On Saturday, Apr. 25, the barricades broke out of Sandtown and came to the tourists. Fights broke out between protesters and sports fans drinking at bars outside of Camden Yards. A racist slur, a thrown beer, and suddenly it was chaos as punches, bottles and chairs were thrown. Kids took orange traffic cones and smashed out the windows of a police car, reaching inside, taking an officer’s hat, and wearing it.

Later that night, the police had revenge, away from the cameras—most of them, anyway.

When a line of riot cops wanted to snatch up a guy who had been yelling and shadow-boxing in front of them, they also beat on Baltimore City Paper photographer J.M. Giordano and arrested a Reuters photographer. Giordano got the shot as they dragged him across the ground: They were beating the shadow boxer with a billy club.

As the sun rose the next morning, National Guard trucks rolled into town as a weeklong curfew set in. For the next several nights, authorities tried to confine reporters to a pen in a corner near the protests.

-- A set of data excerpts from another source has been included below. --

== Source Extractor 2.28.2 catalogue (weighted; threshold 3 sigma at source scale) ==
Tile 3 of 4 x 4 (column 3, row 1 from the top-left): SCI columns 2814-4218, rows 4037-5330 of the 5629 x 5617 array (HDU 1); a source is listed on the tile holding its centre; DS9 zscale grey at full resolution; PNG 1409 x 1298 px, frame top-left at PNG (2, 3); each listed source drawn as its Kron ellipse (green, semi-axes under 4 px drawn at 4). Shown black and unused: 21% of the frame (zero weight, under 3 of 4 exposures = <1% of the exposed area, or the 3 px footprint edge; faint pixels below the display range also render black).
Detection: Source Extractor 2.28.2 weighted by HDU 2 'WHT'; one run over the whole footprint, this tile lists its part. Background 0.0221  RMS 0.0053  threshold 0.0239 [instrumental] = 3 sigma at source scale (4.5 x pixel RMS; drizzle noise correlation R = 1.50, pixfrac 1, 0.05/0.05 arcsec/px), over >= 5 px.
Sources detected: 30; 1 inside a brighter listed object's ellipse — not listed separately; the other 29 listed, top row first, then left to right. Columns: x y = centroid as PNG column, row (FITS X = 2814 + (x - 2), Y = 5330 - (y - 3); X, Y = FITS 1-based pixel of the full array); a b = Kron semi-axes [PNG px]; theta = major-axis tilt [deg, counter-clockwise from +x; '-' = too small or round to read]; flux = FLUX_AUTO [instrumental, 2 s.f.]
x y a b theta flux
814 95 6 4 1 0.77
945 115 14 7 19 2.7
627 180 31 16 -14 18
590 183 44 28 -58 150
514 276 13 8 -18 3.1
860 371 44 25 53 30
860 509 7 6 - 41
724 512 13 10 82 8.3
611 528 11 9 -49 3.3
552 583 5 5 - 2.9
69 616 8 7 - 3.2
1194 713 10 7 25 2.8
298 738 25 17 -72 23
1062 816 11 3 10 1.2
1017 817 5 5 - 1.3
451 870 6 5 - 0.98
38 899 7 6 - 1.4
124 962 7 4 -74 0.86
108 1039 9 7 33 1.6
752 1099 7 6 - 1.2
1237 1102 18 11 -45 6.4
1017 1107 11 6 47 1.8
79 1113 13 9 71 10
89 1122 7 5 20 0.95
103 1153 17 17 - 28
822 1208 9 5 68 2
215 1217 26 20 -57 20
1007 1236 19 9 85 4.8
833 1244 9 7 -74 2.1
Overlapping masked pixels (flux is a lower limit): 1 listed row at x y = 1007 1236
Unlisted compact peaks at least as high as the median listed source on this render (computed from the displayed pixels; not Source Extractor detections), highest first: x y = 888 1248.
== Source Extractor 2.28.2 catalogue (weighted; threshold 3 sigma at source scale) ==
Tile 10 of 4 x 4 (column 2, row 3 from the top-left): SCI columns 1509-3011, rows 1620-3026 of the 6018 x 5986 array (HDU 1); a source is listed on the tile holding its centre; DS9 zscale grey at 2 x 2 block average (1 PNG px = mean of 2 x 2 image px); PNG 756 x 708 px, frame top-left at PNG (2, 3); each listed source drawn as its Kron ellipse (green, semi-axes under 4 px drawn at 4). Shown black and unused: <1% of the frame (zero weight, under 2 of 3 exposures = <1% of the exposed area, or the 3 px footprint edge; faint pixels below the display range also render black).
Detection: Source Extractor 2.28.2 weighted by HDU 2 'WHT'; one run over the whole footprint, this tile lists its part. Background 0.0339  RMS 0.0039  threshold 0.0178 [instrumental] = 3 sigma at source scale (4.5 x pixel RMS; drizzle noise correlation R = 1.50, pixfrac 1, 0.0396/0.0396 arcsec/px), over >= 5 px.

These moments seem to prefigure our new reality now. If there was almost a revolution, Trump is the backlash. He did not create violent cops or angry sports fans—they created him. And instead of reigning in individual local cops, he wants to give them free reign. His policies will likely increase the dire poverty and segregation that account for so much crime. It’s hard to imagine another uprising where people do not die.

The patterns or practice report issued by the DOJ in August of 2016 was scathing, finding that the department regularly violated the civil rights of citizens, made unlawful stops and used excessive force. Mid-level commanders, brought up on the drug-war policies favored by Sessions, were noted as the worst offenders.

Still, it seems Sessions will gut the DOJ’s Civil Rights Division. Trump’s budget calls to cut the agency’s budget by more than $1 billion, and many expect much of that to come from civil rights enforcement.

Baltimore is the 14th Obama-era consent decree to go through—and it may be the last. And there’s still the danger that the Feds won’t sue for violations of the agreement.

It’s hard enough to win reform with people in the streets and a strong civil rights division in the DOJ. Without that, the police union and the law-and-order rhetoric of the president could be the loudest voices in a commissioner’s ear.